I spent summers during high school in Oaxaca, Mexico and was a Latin American Studies major in college in Mexico and in the U.S. I was always interested in Latin America and foreign languages. My years working at the Organization of American States introduced me to the “world” of FCIL subjects.
4. Who is your current employer? How long have you worked there?
After leaving the United Nations in Chile, I returned to the Washington DC area where I had lived and worked for so many years. In September 2012, I began to work part-time on projects at the Pence Law Library at American University’s Washington College of Law.
5. Do you speak any foreign languages?
Principally Romance languages, but in particular, Spanish, some Portuguese, some French and then, some German.
6. What is your most significant professional achievement?
There are two things that come to mind. I would mention the development of the international law collection at the Georgetown University Law Center’s law library. Building that collection over a 15 year period was a wonderful experience that taught me a great deal about foreign, comparative and international law. It was an exciting time to be at Georgetown and to work with a stellar faculty and library staff.
Then, I need to mention the FCIL-SIS Schaffer Grant for Foreign Law Librarians. In 2001, when I expressed my interest in establishing the grant to AALL’s Executive Director, there was no way to know how meaningful the grant would become to both its recipients and to the Association’s membership. Over the past years, there have been recipients from the Kyrgyz Republic, the Philippines, Georgia, Egypt, China, Australia, Afghanistan, Nigeria, Argentina, India, Norway and The Netherlands. We should know who the 2015 recipient is in the near future.
The grant recipients have all shared their knowledge and experience with other law librarians by making a presentation at an FCIL-sponsored meeting or event.

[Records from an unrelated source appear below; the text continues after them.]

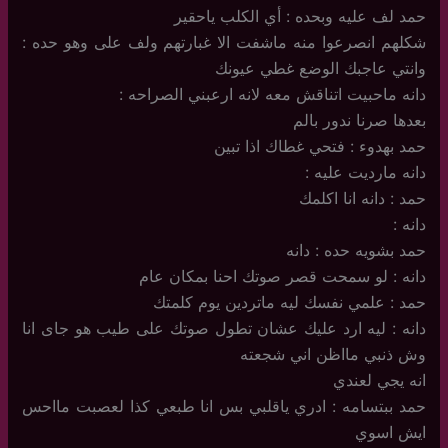
حمد لف عليه وبحده : أي الكلب ياحقير
شكلهم انصرعوا منه ماشفت الا غبارتهم ولف على وهو حده :
وانتي عاجبك الوضع غطي عيونك
دانه ماحبيت اتناقش معه لانه ارعبني الصراحه :
بعدها صرنا ندور بالم
حمد بهدوء : فتحي غطاك اذا تبين
دانه مارديت عليه :
حمد : دانه انا اكلمك
دانه :
حمد بشويه حده : دانه
دانه : لو سمحت قصر صوتك احنا بمكان عام
حمد : علمي نفسك ليه ماتردين يوم كلمتك
دانه : ليه ارد عليك عشان تطول صوتك على طيب هو جاى انا
وش ذنبي مااظن اني شجعته
انه يجي لعندي
حمد ببتسامه : ادري ياقلبي بس انا طبعي كذا لعصبت مااحس
ايش اسوي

Then, after the conference, the recipients have provided short article or report for the Fall issue of the FCIL-SIS newsletter. One welcome benefit that has developed over the years is that when one of our AALL members has had a need for help in locating information or publications from one of the countries represented by the Grant’s recipients, they have invariably been helpful and generous with their time and assistance.
7. What is your biggest food weakness?
8. What song makes you want to get up and sing/dance?
9. What ability or skill do you most wish you had (that you don’t have already)?
Over the past years, it would have been to know more German! At this point though, I would say that I wish I had learned to play a musical instrument.
10. Aside from the basic necessities, what is one thing you not go a day without?
Well, I would say coffee … but for me, that would be a basic necessity.
11. Anything else you would like to share with us?
Carpe diem. You never know when a wonderful and totally unexpected opportunity might be just around the corner.